Task statement ▸ Consider the listing below. Extract exactly the lines from the line containing "Pay-what-you-want model with a" to the line containing "Break text into animated characters", both included.

(Source information begins)

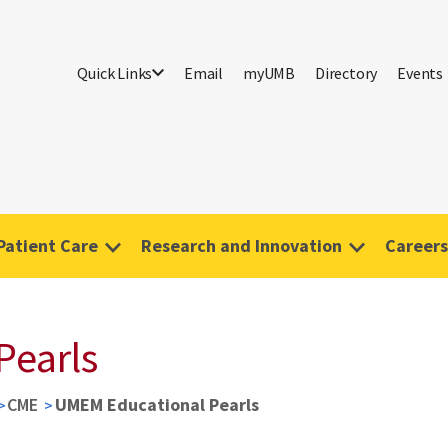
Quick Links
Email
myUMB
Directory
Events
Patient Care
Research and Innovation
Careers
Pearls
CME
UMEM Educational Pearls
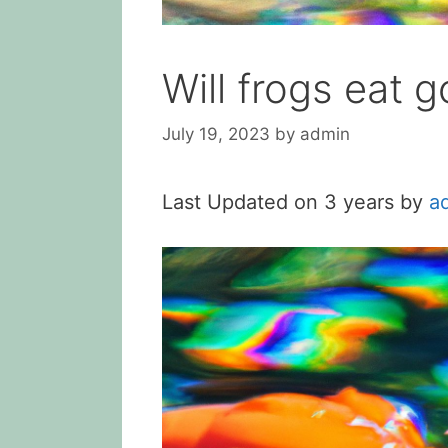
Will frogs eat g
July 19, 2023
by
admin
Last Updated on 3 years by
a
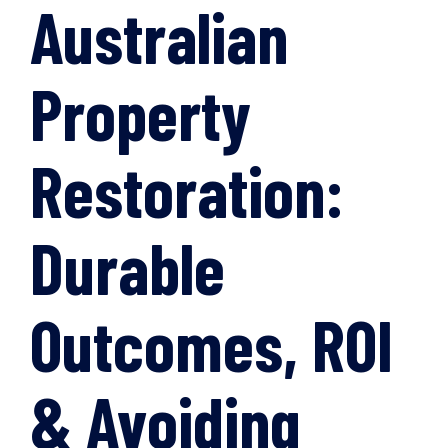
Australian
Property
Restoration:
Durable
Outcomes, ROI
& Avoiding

(Source information ends)
(Source information begins)

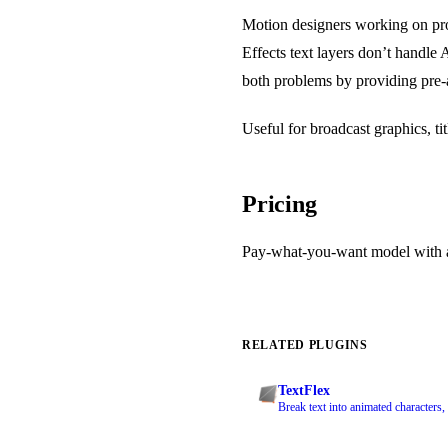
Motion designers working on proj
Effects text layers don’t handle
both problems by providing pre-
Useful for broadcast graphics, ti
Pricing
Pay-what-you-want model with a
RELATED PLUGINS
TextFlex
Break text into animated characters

(Source information ends)

Answer below ▸
Pay-what-you-want model with a
RELATED PLUGINS
TextFlex
Break text into animated characters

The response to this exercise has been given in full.